Excerto:
Ora, todos estes exemplos ilustram o que é ser-se artificialmente inteligente. Em maior ou menor grau, todas as aplicações referidas raciocinam, aprendem e adaptam-se. Delas resultam decisões algorítmicas que não se reconduzem necessariamente à emulação de métodos biologicamente observáveis. Mas nem por isso deixam de ser inteligentes. Senão vejamos: se o avião não bate as asas para voar como os pássaros e o submarino não precisa de fazer uso de barbatanas para se movimentar na água, então também os modelos de aprendizagem não têm de ter consciência para serem inteligentes. Aqui, o território da ficção ou de um algoritmo-mestre definitivo causa-nos desconforto. Tendemos a desconfiar dos factos e das descobertas que gerariam em nós a convicção de pertença a uma comunidade de agentes naturais e artificiais. Recusamos ajustar-nos a um mundo novo que se pretende mais interligado, ágil, eficiente e objetivo. Não fruímos do impacto positivo que a Quarta Revolução pode ter sobre as famílias e nas organizações. Propalamos aderir aos ‘moinhos de vento’ que reduzem a IA à discriminação algorítmica e à desinformação. Preferimos ter um ser humano a fazer-nos mal deliberadamente do que uma IA a prejudicar-nos com razões opacas, mas que predizem o mundo tal como ele é. Com isto, escondemos estar sedentos de recuperar o controlo que tivemos outrora. Ousamos negar a superioridade das crias informáticas que nós próprios concebemos. Hoje, a IA reclama cada vez maior maturidade, autonomia e independência. Exige-se, portanto, a sua personificação jurídica.

Os dados:
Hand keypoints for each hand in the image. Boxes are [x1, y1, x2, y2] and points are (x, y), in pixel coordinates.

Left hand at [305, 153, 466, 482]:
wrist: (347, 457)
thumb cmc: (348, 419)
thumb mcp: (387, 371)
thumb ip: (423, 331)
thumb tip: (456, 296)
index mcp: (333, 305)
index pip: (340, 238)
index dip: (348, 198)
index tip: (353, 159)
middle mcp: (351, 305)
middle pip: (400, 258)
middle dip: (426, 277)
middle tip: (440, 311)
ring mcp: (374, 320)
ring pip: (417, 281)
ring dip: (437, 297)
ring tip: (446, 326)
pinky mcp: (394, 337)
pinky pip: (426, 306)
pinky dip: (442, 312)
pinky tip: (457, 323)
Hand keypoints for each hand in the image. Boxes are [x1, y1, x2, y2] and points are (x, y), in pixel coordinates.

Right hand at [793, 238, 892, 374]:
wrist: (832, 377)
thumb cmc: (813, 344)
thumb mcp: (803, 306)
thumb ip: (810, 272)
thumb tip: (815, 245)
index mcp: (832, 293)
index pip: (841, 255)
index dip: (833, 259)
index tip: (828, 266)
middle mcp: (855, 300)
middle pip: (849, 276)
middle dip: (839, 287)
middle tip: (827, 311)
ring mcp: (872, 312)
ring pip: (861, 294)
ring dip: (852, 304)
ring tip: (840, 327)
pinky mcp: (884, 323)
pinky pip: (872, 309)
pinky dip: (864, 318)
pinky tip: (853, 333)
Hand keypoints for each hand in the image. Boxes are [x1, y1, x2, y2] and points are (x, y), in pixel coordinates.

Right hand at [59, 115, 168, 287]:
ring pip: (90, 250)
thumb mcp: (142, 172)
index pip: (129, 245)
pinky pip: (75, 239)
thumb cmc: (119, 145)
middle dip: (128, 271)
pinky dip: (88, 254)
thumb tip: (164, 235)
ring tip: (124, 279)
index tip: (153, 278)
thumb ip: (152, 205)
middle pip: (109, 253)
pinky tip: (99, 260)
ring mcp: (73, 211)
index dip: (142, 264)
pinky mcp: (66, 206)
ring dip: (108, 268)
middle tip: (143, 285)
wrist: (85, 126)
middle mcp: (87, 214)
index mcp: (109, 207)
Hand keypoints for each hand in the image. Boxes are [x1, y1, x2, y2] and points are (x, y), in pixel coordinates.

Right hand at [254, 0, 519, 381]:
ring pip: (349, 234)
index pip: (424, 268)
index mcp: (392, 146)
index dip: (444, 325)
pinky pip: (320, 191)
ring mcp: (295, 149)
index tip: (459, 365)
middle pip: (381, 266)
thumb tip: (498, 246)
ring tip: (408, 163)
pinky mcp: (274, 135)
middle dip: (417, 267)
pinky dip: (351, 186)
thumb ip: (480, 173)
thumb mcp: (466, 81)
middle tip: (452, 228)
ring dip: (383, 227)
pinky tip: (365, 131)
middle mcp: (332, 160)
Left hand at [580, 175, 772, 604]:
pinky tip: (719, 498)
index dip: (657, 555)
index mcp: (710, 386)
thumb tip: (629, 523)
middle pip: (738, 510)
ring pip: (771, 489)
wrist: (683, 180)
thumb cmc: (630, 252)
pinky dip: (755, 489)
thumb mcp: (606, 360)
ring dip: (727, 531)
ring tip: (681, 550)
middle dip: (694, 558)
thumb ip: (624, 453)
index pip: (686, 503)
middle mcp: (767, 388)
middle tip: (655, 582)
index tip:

Tarefa A: Segundo o excerto sobre inteligência artificial, de que não precisa o submarino para se movimentar na água?
Tarefa B: Diga se cada afirmação concorda com o excerto sobre inteligência artificial, respondendo sim ou não e citando as palavras decisivas do excerto: (i) as aplicações referidas raciocinam, aprendem e adaptam-se; (ii) os modelos de aprendizagem precisam de ter consciência para serem inteligentes; (iii) preferimos uma IA a prejudicar-nos do que um ser humano a fazer-nos mal.
Tarefa C: Retome o excerto sobre inteligência artificial a partir da última frase apresentada.

Resposta A: O submarino não precisa de fazer uso de barbatanas.

Resposta B:
(i) Sim: «todas as aplicações referidas raciocinam, aprendem e adaptam-se».
(ii) Não: «os modelos de aprendizagem não têm de ter consciência para serem inteligentes».
(iii) Não: «Preferimos ter um ser humano a fazer-nos mal deliberadamente do que uma IA a prejudicar-nos com razões opacas».

Resposta C:
E se, por um lado, é certo que nem todas as disrupções como esta são facilmente reguláveis, dado que a complexidade e a proteiformidade desta realidade invariavelmente acaba a cobrar a necessidade de atualização dos seus regimes legais, por outro, uma normatização tradicional ambígua, vaga e proibitiva como aquela vertida no artigo 22.º do Regulamento Geral sobre a Proteção de Dados, no artigo 9.º da Carta Portuguesa de Direitos Humanos da Era Digital, aprovada pela Lei n.º 27/2021, de 17 de maio, ou até mesmo na Proposta de Regulamento IA, de 21 de abril de 2021, pode não resultar. Os dados da inovação podem já ser lançados, mas as regras do jogo ainda não se encontram bem definidas. É aos legisladores europeu e nacional a quem compete assegurar a gestação e o processo de evolução do Direito da IA. Porque a Ciência dos Dados já tem robustez científica suficiente para fornecer ao Direito dos Livros algumas respostas conciliáveis com os dilemas que este último lhe coloca. Podem estas é não ser expetáveis ou conformes aos quereres do universo jurídico.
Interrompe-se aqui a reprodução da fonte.